W ramach 11-dniowego rejsu na "Seven Seas Voyager" na jeden dzień przypłynęło do Szczecina 1110 osób, z których 440 stanowili członkowie załogi. Ze względu
na olbrzymie rozmiary, statek zacumował przy Nabrzeżu Polskim, a nie przy Wałach Chrobrego. Po przybiciu pasażerowie statku pojechali autobusami na wycieczki po Szczecinie i Berlinie.
Grzegorz Włoch z
Polsteam Shipping Agency, która zajmuje się przypływającymi do miasta cruiserami, ocenia, że cumowanie największych wycieczkowców przy Wałach Chrobrego jest niemożliwe nie tylko ze względu na zbyt małą
głębokość i za słabą konstrukcję nabrzeża.
- W tej chwili przy Wałach Chrobrego nie można dobrze obsłużyć statku, który ma ponad 100 pasażerów. Ze względu na bliskość ulicy nie da się tam podstawić np.
15 czy 20 autobusów, które mogłyby szybko zabrać pasażerów na wycieczkę. Docelowo można by przygotować odpowiednie nabrzeże, ale nie przy samych Wałach, ale obok, tam gdzie jest nabrzeże należące do
Żeglugi Szczecińskiej. Ulica oddala się w tym miejscu od rzeki, więc byłoby dość miejsca. Można by to zrobić przy okazji gruntownego remontu tych nabrzeży, który i tak będzie konieczny - uważa Grzegorz
Włoch.
Przypływają morzem i rzekami
W lipcu miało miejsce jeszcze jedno ciekawe wydarzenie. U stóp Wałów Chrobrego zacumowały równocześnie trzy rzeczne wycieczkowce. Obok dobrze znanego
m/s "Johannes Brahms" były to: m/s "Sans Souci" i m/s "Victor Hugo". W sumie zajęły one ponad 300 metrów nabrzeża.
W sierpniu do portu zawitał jeden cruiser - m/s "Deutschland".
Podobnie jak w poprzednim przypadku, także ten wycieczkowiec ze względu na swoje wymiary (175 metrów długości, 23 metry szerokości i prawie 6 metrów zanurzenia) zacumował przy Nabrzeżu Polskim.
Przypłynęło nim 415 pasażerów i 250 członków załogi. Zgodnie z nazwą statku, byli to przede wszystkim Niemcy, którzy po zejściu ze statku zwiedzali Szczecin. Na trasie ich rejsu znajdowały się jeszcze
inne bałtyckie porty, m.in. Ryga i St. Petersburg.
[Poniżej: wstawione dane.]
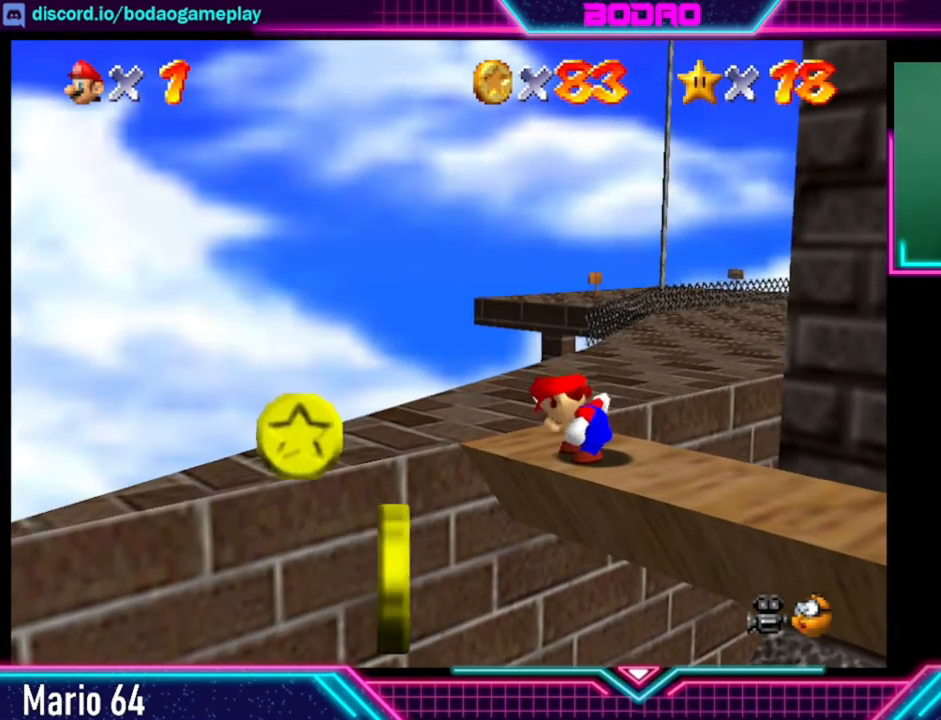
{"buttons": [], "left_stick": "center", "right_stick": "center", "events": [[120, "left_stick", "center"]]}
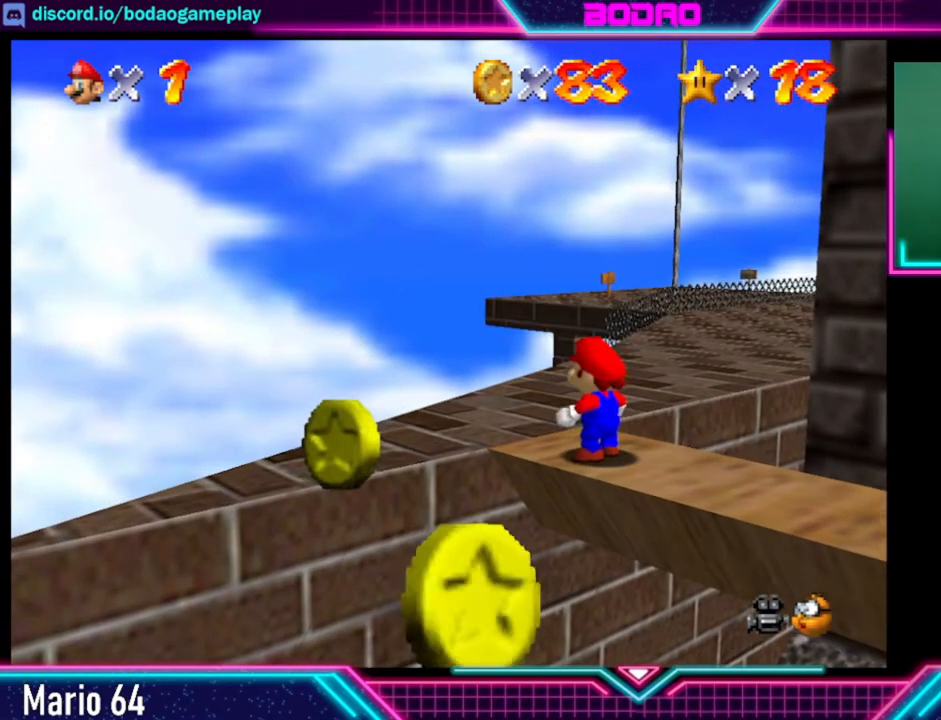
{"buttons": [], "left_stick": "center", "right_stick": "center", "events": []}
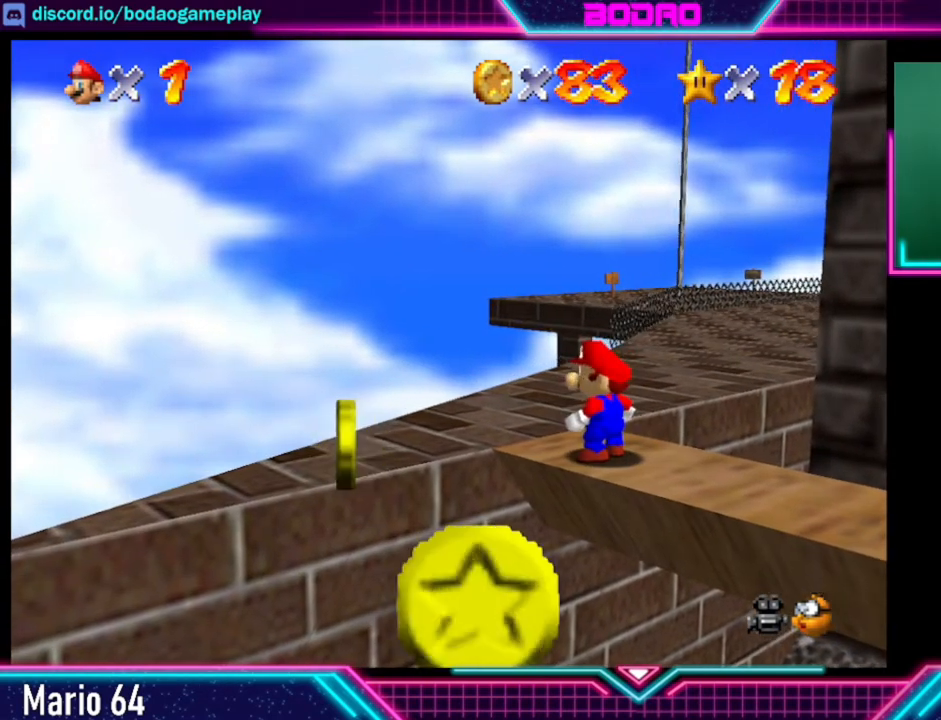
{"buttons": [], "left_stick": "center", "right_stick": "center", "events": []}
Sezon zawinięć pełnomorskich cruiserów 7 września zakończył m/v "Saga Ruby", który w Szczecinie był już po raz drugi. Wcześniej statek przypłynął
tu 13 lipca 2007 r. Podczas ostatniej wizyty na jego po-kładzie przypłynęło 628 pasażerów (prawie wszyscy z Wielkiej Brytanii) oraz 408 członków międzynarodowej załogi. Turyści zwiedzili Szczecin, a część
z nich autokarami pojechała do Berlina. Po ich powrocie statek popłynął dalej do duńskiego portu Kalundborg.
Tegoroczny sezon odwiedzin wycieczkowców okazał się w Szczecinie szczególnie udany. Na
pięciu pełnomorskich wycieczkowcach do miasta przypłynęło w sumie 2043 turystów i 1300 członków załóg. To zdecydowanie lepszy wynik niż rok wcześniej. Do Szczecina przypłynęły wtedy tylko trzy cruisery,
na których pokładach było w sumie 95$ pasażerów i 809 członków załóg.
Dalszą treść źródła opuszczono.